When I was in college, I had a cherry red 1963 convertible Volkswagen Beetle.

Boy, that car could turn some heads.

But eventually I kept having a problem – it would stall randomly when I was sitting at a traffic light. Consequently, I never knew if I could trust it to get me where I needed to go.

As I discussed in my previous post, there are three elements to trust: credibility, reliability and motivation.

Reliability is the repeated fulfillment of expectations.

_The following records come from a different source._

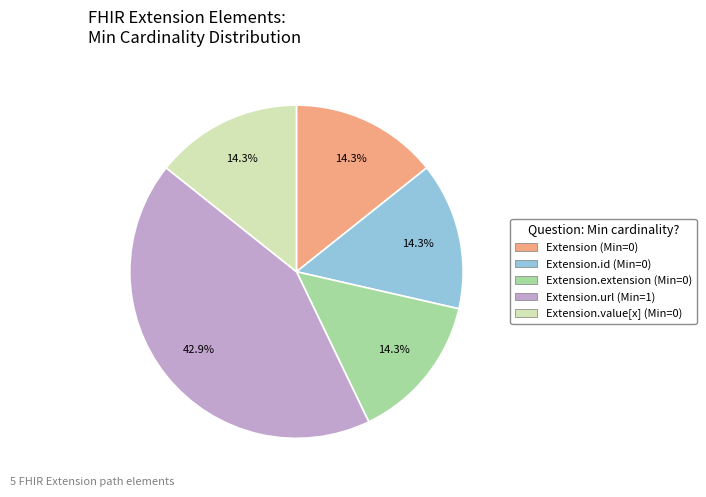

Does any single category account for the majority?

No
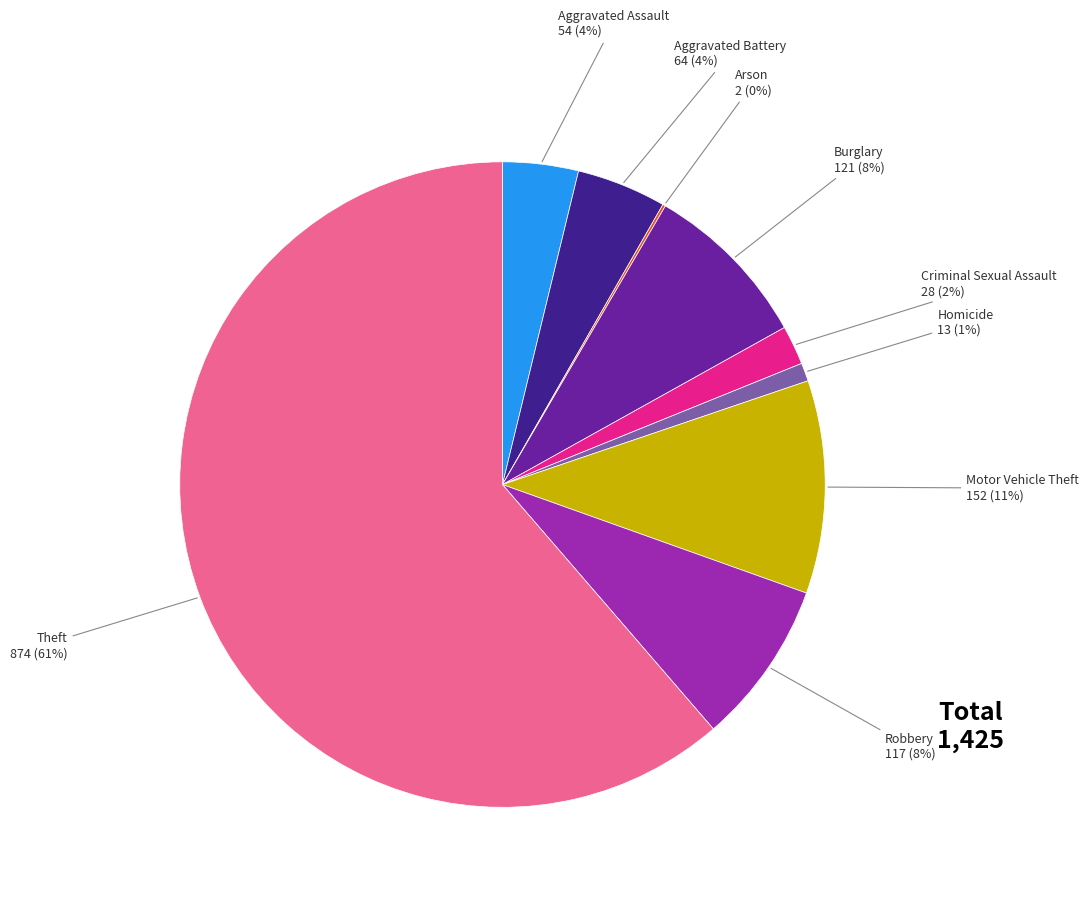

To the nearest percent, what is the average slice percentage?

11%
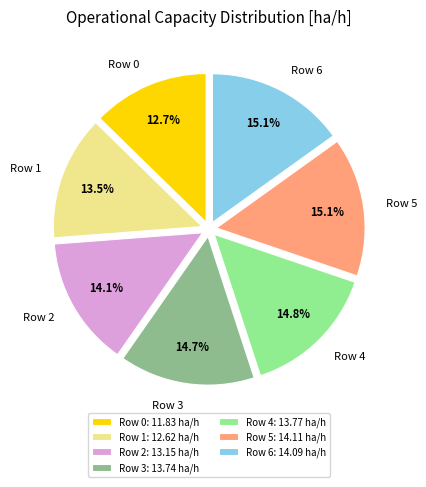

How many segments does this pie chart have?

7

Those expectations are created in one of four ways:

  • Internal beliefs about how things “should be”
  • Previous experience
  • An inference from a related experience
  • An expressed or implied promise by someone else

For financial advisors and financial planners, trust can be grown by carefully establishing, confirming, managing, and fulfilling client expectations.

This allows you to synchronize what your clients and prospective clients are expecting you to do and what you actually do.

Here are three easy steps to make that happen:

  • Clarify – during every client interaction, take the time to outline next steps by reviewing who will do what by when.
  • Fulfill – do what you said you were going to do
  • Remind – Communicate your action back to the client so they see their expectations fulfilled (or even exceeded).

Ultimately, my mechanic and I discovered that the stall was due to an electrical short triggered whenever I turned on my turn signal. Obviously, I wanted to use my turn signal so other drivers would know what to expect!

So, with a few quick electrical upgrades, I was back to having a car I could count on!